The couple were persuaded to re-mortgage last year as part of an inheritance tax avoidance strategy, with Sydbank and Nykredit luring the expat couple into an investment referred to as a Spanish Equity Release Package. The so-called loan came with an investment facility and has now been cancelled as null and void. According to the judge, Nykredit was not authorised by the Danish regulator to offer mortgages or investment loans within Spain, and Sydbank and its Fuengirola office also had no authorisation to operate in he country. Finally, the judge described both financial institutions as ‘clandestine operators’.
In a breakdown of its decision, the court stated that it had ‘reversed an unjust Court of First Instance ruling and granted relief to two British pensioner victims of the SERP package peddled by Sydbank and Nykredit and sold by their offshore money managers’. In addition, the court described two witnesses for the defence as being ‘unreliable and openly untruthful', and cited the defendants’ forensic expert conclusions as ‘grossly biased in favour of the lender’ as well as ‘ignoring the fundamentals of contractual arrangements’.

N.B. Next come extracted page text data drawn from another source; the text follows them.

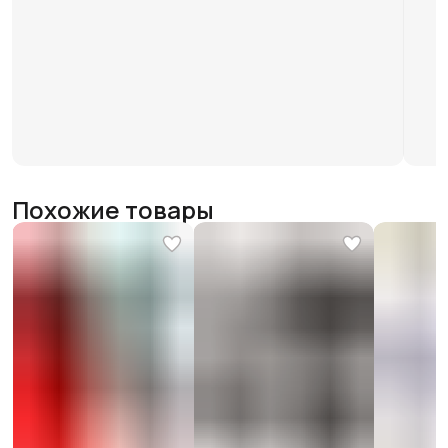
Похожие товары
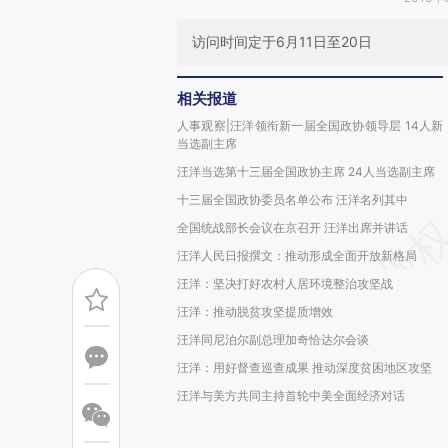
访问时间定于6月11日至20日
相关报道
人事观察|汪洋领衔新一届全国政协领导层 14人新
当选副主席
汪洋当选第十三届全国政协主席 24人当选副主席
十三届全国政协委员名单公布 汪洋名列其中
全国统战部长会议在京召开 汪洋出席并讲话
汪洋人民日报撰文：推动形成全面开放新格局
汪洋：坚决打好农村人居环境整治攻坚战
汪洋：推动脱贫攻坚提质增效
汪洋同尼泊尔副总理加奇恰达尔会谈
汪洋：用好督查巡查成果 推动深度贫困地区攻坚
汪洋与美方共同主持首轮中美全面经济对话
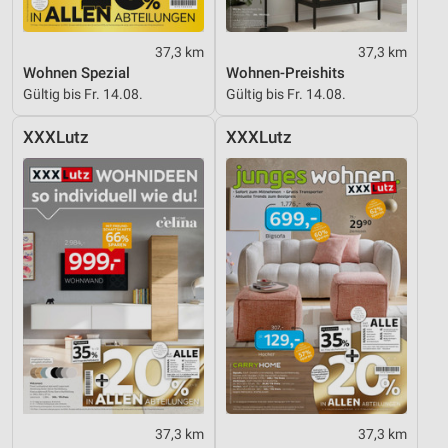
Verwendung reduzierter Daten zur Auswahl von
Inhalten
37,3 km
37,3 km
Wohnen Spezial
Wohnen-Preishits
IAB-Besonderheiten:
Gültig bis Fr. 14.08.
Gültig bis Fr. 14.08.
Verwendung genauer Standortdaten
XXXLutz
XXXLutz
Geräte anhand von aktiv angeforderten
Informationen identifizieren
Nicht-IAB-Verarbeitungszwecke:
Notwendig
Performance
Funktional
Werbung
37,3 km
37,3 km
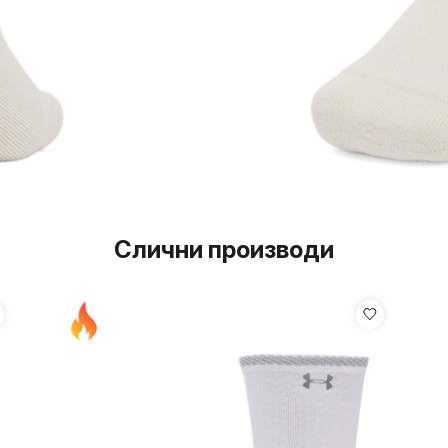
Слични производи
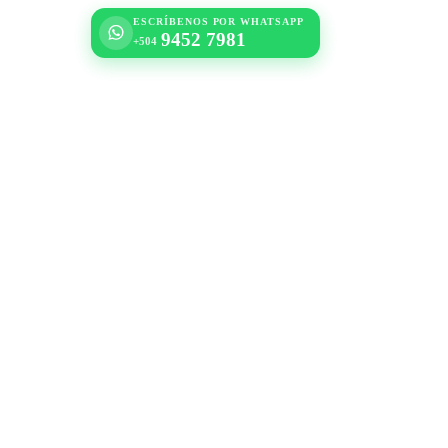
ESCRÍBENOS POR WHATSAPP
9452 7981
+504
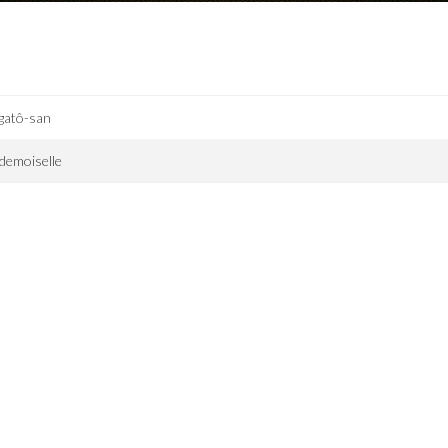
gatô-san
demoiselle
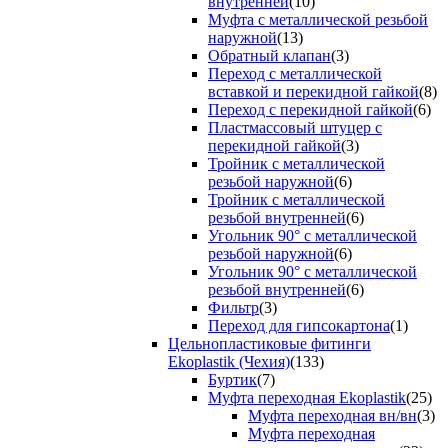
внутренней
(10)
Муфта с металлической резьбой
наружной
(13)
Обратный клапан
(3)
Переход с металлической
вставкой и перекидной гайкой
(8)
Переход с перекидной гайкой
(6)
Пластмассовый штуцер с
перекидной гайкой
(3)
Тройник с металлической
резьбой наружной
(6)
Тройник с металлической
резьбой внутренней
(6)
Угольник 90° с металлической
резьбой наружной
(6)
Угольник 90° с металлической
резьбой внутренней
(6)
Фильтр
(3)
Переход для гипсокартона
(1)
Цельнопластиковые фитинги
Ekoplastik (Чехия)
(133)
Буртик
(7)
Муфта переходная Ekoplastik
(25)
Муфта переходная вн/вн
(3)
Муфта переходная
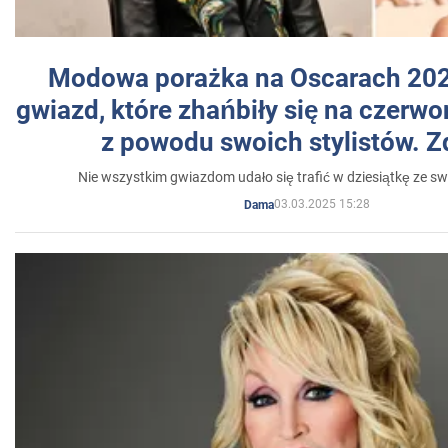
Modowa porażka na Oscarach 202
gwiazd, które zhańbiły się na czer
z powodu swoich stylistów. Z
Nie wszystkim gwiazdom udało się trafić w dziesiątkę ze sw
03.03.2025 15:28
Dama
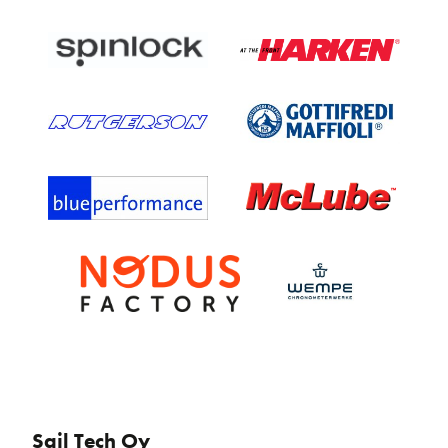
Sail Tech Oy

According to local media, the couple weren’t the first to be scammed by the two Danish banks and their hangers-on. Barry and Maria Gill were sold a fraudulent equity release scheme masquerading as a re-mortgage by local expat financial advisor David Driver. The reasons were the same, with the re-mortgage sold as a legal way to avoid Andalusia’s punitive inheritance tax. The couple lost ownership of their 1.2 million euro villa, and joined many others who’d been financially decimated by the scam. The latest judgement at least means they and other victims will finally get their day in court, but the judgement is a warning to newly arrived expats in Spain to avoid expat financial advisors at all costs.